Enter the electric car. Electric cars can deliver that same thrill, but in a much more efficient package. In comparison to gasoline engines, electric motors are powerful, silent, and much, much more efficient. 90% of the energy stored in the battery pack is used to drive you down the road. I’ve been driving an electric car, a 2012 Toyota Rav4 EV, for over two years (see my past reviews here and here).
I’ve logged 30,000 trouble free miles so far and love this car more than any I’ve ever driven – except for that Tesla Model S test drive, but that’s a different story. Three months ago I bought a data logger that plugs into my EV’s electronic circuits and monitors, among other things, how much energy is used to drive a given distance. Since installing the data logger I’ve driven 3,500 miles – 2/3 highway and 1/3 city streets – and have been getting the equivalent of 144 MPG. From a 4000 pound Rav4 EV that has the aerodynamics of a brick! Granted, I’m a slow driver, but the same style of driving gets me 53 MPG from my ‘efficient’ Prius. This is strong testimony to the efficiency of electric cars.
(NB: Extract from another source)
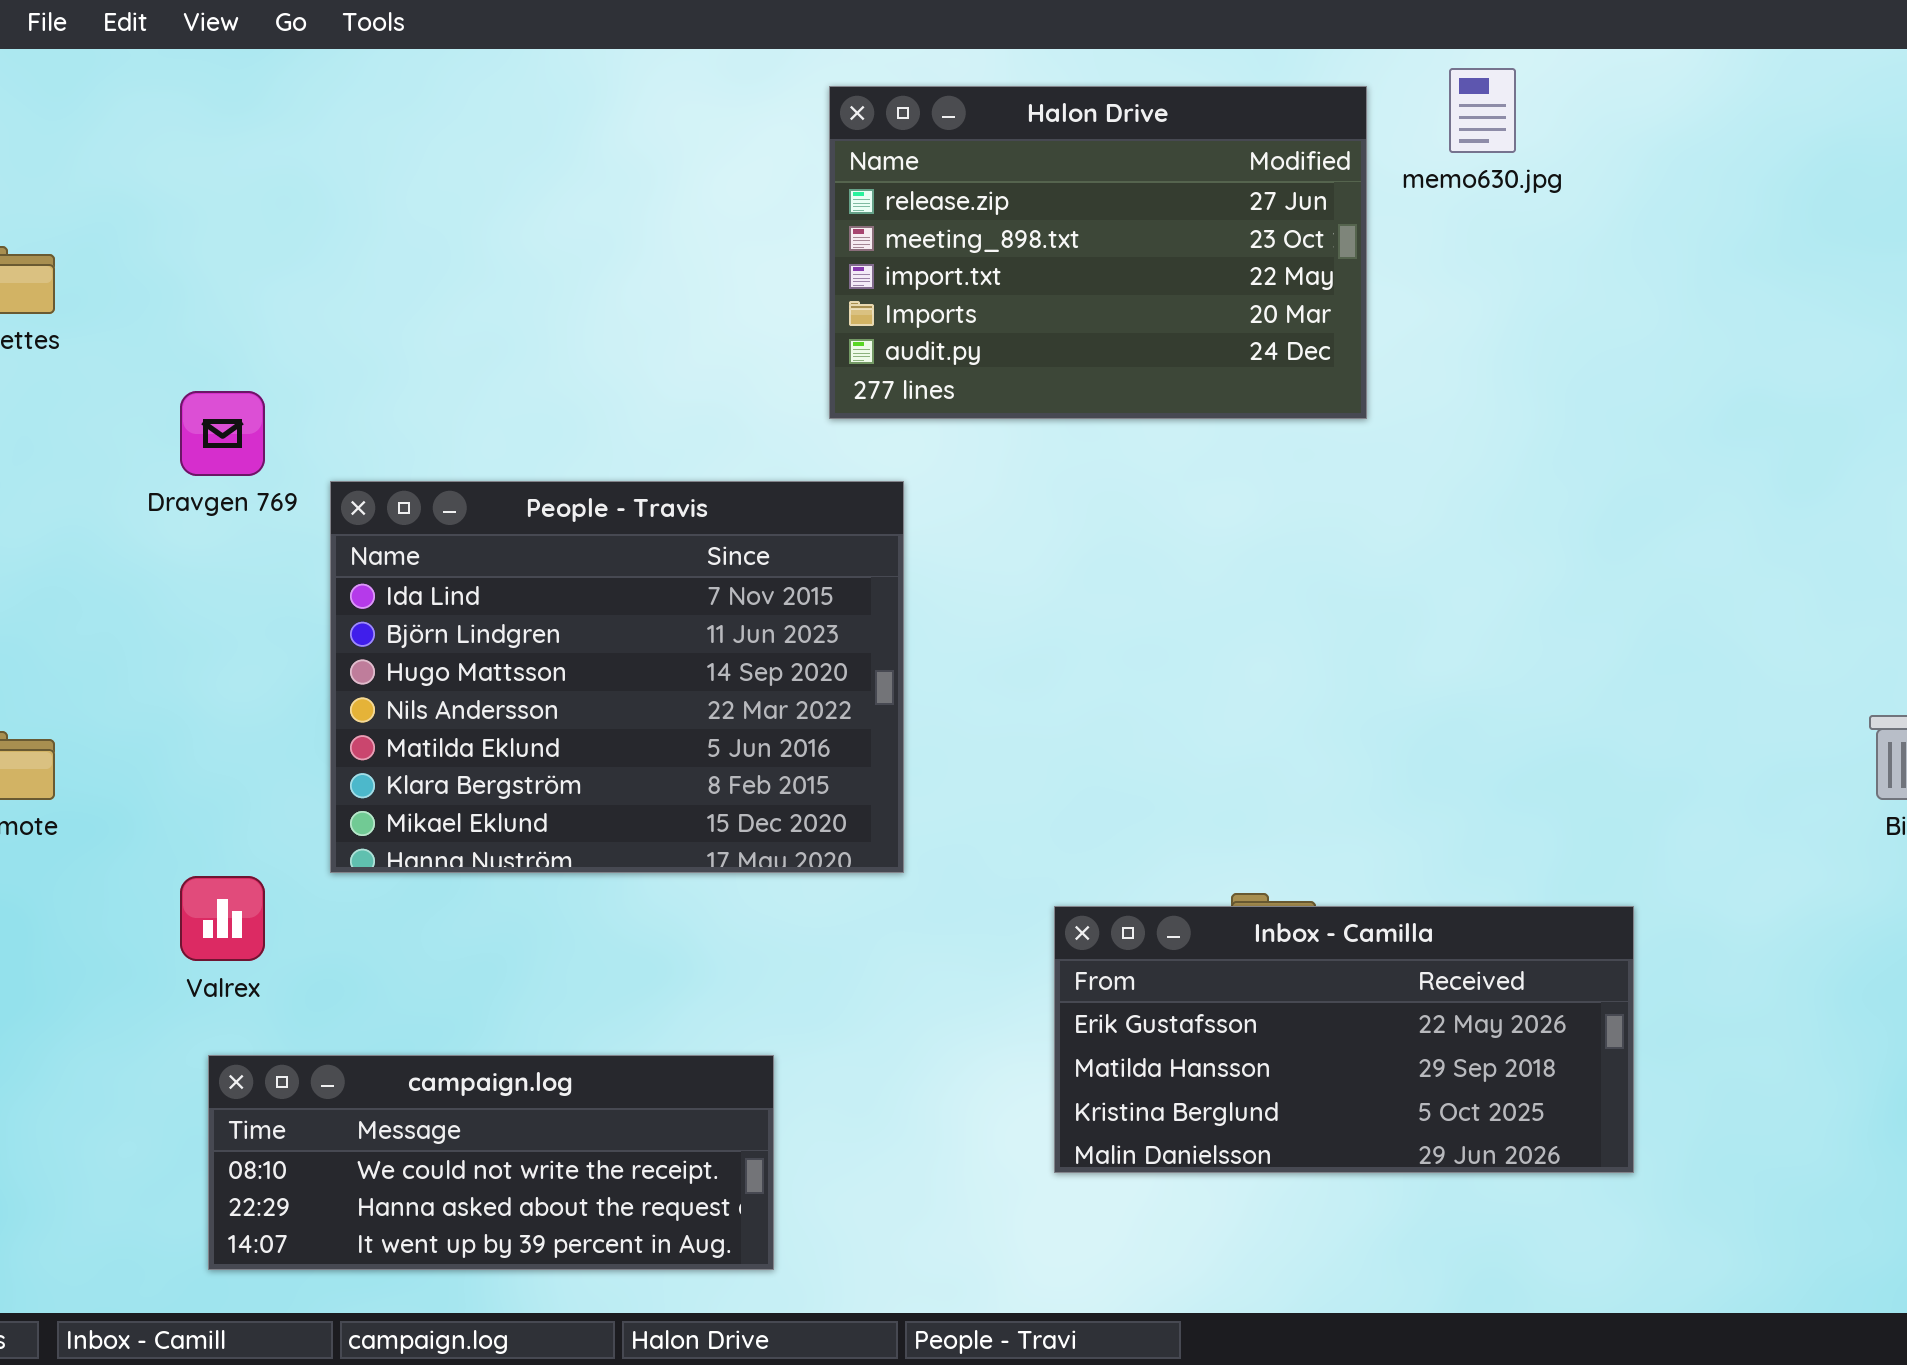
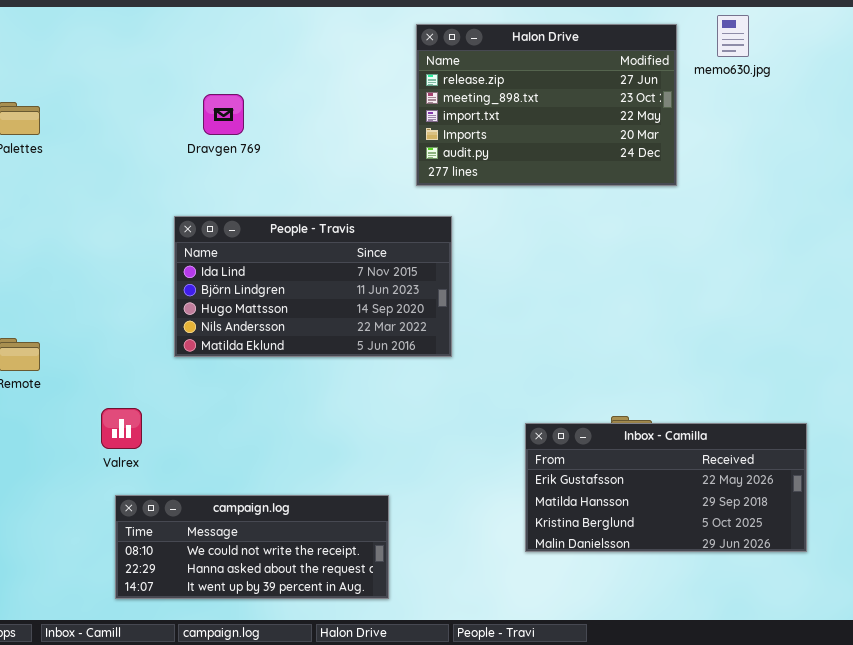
Dravgen 769: [180,391,265,476] -> [203,94,244,135], moved
People - Travis: [330,481,904,873] -> [174,216,452,357], resized

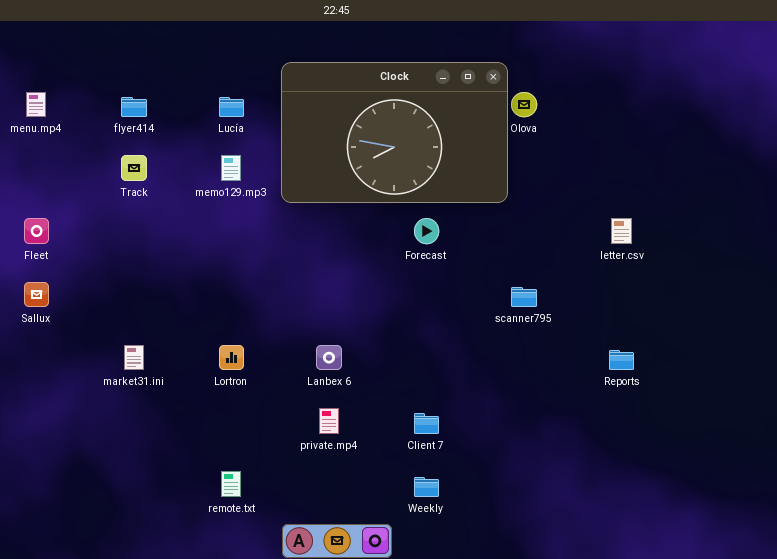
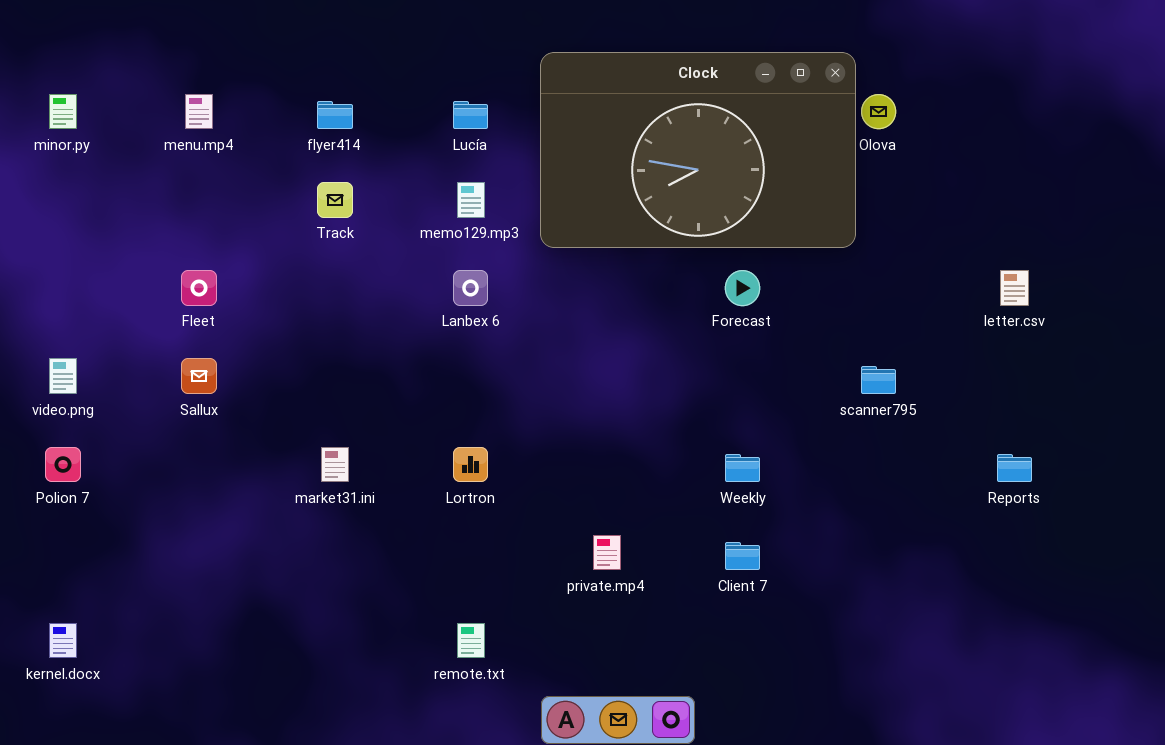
Lanbex 6: [316,345,342,370] -> [453,270,488,306], moved
Weekly: [414,477,439,497] -> [725,454,760,482], moved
But don’t let that efficiency lull you to sleep. If you need the full power an EV can deliver, it’s there waiting for you. Punch the accelerator and BAM! Immediate torque, immediate power. The energy stored in the battery pack is not wasted in heat-generating explosions. It’s delivered to an electric motor that instantly propels you down the road. It feels effortless. In general I don’t drive fast, but it still amazes me when a light turns green and I silently pull away from other cars roaring with noise and laboring furiously to get moving and keep up.
Here’s a real world example of how you might use the power of an EV: Let’s say, hypothetically of course, that your son’s daycare calls you and says, “Steve, your son Jimmy, I mean your hypothetical son, has bumped his head and I think he needs stitches… an ambulance is on the way to take him to the local clinic!” Before they hung up I was in my EV flying down the road, perhaps slightly over the speed limit. But 10 minutes later the daycare called me back and said, “He was acting funny, the paramedics think he might have a concussion so they’re taking him to the children’s hospital.” Which was in the opposite direction. Talk about alarming. I turned around and in a matter of seconds was doing Speed Limit X 2 on Interstate 80. Now, I don’t recommend driving over the speed limit, but it is good to know that when you need it, EVs have the power to drive you safely and quickly where you need to go (ps: Jimmy is fine, no concussion!).
So back to all that noise. Do I miss the rumble of gasoline engines? The noise of explosions under the hood of my car? Not at all. I don’t need the noise to remind me that my EV has some serious power under the hood. After driving gas powered cars our whole lives, we’ve become accustomed to that noise, it’s just background noise. But the minute it’s gone you realize that your ears, and your mind, are getting a break. I enjoy the silence of driving my EV, the daily commute is more relaxing. One way to describe what it’s like, is to imagine that you’re in a night club where the music is just too loud. Maybe you’re in there having fun with friends, but the minute you step outside you are struck by the silence, and might feel relief! For those who crave noise, the silence of an EV actually allows for all sorts of possibilities. In the digital world there’s not much stopping you from driving a car that sounds like George Jetson’s car, a Star Wars Tie fighter, or a Harley Davidson if you prefer. In fact, artificial noises are already used by the auto industry. Ford, BMW, and maybe others, pipe fake noise into the cabin of some of their cars – ‘augment’ is the word they use – to make the cars sound like they have a V8 under the hood. To each his own. But perhaps you could just enjoy the silence.
Disclaimer: The author has no financial interest in companies linked in this article.